There are many pitfalls to avoid on the health-equity journey. Organizations will need to carefully vet their external partners, whose core capabilities should complement rather than compete with their own. They will also need to resist the temptation to jump to the leverage stage too soon. It takes time to know with confidence which pilot projects are worth scaling up and which should be closed down.

Finally, organizations should accept that they cannot do everything. Although it makes good sense to start with an array of pilot projects that address a broad spectrum of needs, once an organization has discovered what it does best, it should specialize. By trying to do everything possible to advance health equity, an organization may end up doing nothing well.

Yet if the pitfalls are many, the potential payoffs are large. There is of course the satisfaction of knowing that lives have been improved and injustices redressed. But along with this satisfaction, there will also be tangible business benefits, including the direct financial ROI from pilot projects that are successfully scaled and the indirect ROI that can flow from enhanced brand appeal and improved employee engagement.

Above all, a healthcare organization can obtain important strategic benefits from promoting health equity. It ensures that the organization is will keep pace with an America that is becoming more diverse and is increasingly focused on eliminating health disparities. And it will also ensure that the organization remains aligned with the ongoing transformation of our nation’s healthcare system as it continues to move inexorably toward value-based payment arrangements.


Initiatives organizations should consider

Following are examples of the types of health-equity-focused initiative a healthcare organization might want to pursue. 

Community center clinics. An organization could establish clinics at community centers in underserved neighborhoods. Bringing healthcare to where people already are, as opposed to requiring them to come to the organization, can increase appropriate utilization of services and result in better health outcomes.

Food-as-medicine programs. By creating food-as-medicine programs in neighborhoods where nutritional needs are high, an organization can help prevent, manage and treat chronic illness. Such programs also provide opportunities for dieticians and case workers to have regular interactions with patients that may suggest the need for additional health interventions.
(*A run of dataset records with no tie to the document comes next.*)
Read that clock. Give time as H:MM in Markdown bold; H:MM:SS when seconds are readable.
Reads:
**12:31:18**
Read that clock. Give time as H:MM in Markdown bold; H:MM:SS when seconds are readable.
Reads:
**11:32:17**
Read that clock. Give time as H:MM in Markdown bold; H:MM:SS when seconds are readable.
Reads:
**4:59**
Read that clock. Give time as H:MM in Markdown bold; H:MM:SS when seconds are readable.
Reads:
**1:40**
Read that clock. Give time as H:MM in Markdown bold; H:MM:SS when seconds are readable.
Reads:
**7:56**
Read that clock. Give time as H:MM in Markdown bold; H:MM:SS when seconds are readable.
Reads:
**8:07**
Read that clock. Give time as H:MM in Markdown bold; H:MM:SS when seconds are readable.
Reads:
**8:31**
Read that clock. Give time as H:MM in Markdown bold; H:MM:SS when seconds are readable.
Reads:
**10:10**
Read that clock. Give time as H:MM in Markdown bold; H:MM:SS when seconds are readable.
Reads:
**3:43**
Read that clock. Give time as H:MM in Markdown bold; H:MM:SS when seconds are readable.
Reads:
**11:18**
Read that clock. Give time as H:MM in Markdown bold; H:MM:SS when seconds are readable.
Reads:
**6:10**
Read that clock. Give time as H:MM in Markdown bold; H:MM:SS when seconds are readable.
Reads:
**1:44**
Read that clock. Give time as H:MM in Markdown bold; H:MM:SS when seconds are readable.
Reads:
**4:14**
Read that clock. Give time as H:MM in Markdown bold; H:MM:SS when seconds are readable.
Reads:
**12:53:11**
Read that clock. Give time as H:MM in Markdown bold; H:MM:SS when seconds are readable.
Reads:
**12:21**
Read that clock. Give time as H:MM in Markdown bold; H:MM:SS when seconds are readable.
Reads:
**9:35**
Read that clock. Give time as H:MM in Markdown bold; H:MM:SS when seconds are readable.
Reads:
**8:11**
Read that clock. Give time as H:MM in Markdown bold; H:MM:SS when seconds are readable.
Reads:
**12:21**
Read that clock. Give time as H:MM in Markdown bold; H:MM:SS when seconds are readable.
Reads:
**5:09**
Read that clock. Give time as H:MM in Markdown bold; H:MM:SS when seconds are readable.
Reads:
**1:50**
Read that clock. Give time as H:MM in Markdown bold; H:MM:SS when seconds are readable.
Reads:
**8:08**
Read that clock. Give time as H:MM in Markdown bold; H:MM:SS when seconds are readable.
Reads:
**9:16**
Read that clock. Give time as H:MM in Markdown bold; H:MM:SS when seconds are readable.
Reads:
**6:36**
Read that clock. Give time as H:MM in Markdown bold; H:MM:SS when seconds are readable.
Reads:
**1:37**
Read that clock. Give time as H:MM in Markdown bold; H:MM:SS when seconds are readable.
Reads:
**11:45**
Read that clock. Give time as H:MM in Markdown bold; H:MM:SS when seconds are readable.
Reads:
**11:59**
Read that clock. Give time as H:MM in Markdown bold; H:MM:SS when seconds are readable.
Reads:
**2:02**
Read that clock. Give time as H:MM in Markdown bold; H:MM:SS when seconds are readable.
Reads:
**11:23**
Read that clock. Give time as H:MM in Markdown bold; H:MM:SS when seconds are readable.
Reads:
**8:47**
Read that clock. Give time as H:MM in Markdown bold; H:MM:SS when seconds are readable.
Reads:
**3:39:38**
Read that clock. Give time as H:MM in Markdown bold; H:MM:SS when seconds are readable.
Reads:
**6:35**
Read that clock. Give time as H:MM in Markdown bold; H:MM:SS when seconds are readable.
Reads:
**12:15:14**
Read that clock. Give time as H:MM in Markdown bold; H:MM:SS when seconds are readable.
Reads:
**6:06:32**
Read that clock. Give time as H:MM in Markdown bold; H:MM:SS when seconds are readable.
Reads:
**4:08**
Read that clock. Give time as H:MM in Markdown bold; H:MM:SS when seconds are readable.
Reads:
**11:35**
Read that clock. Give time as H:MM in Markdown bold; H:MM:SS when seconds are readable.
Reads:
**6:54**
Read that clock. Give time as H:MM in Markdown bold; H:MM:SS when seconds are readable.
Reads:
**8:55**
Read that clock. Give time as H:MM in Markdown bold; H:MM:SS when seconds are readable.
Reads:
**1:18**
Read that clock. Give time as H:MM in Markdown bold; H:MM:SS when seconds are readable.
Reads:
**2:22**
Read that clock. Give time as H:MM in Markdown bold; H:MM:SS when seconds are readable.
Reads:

Nonmedical benefits. Lack of affordable transportation and childcare are major barriers to access for underserved populations. Organizations could provide shuttle services for nonemergency health visits, as well as to meet additional patient needs such as prescription or grocery pickups. They could also provide back-up childcare services on site.

Community health training programs. An organization could create programs to train community health workers and patient navigators, who would be tasked with identifying unmet needs in the community and then referring people to appropriate medical and nonmedical resources.


Editor’s note: This column shares results from an ongoing research initiative by the Terry Group, Health Equity Strategies, which is aimed at helping healthcare leaders play a more active role in improving health equity across the nation.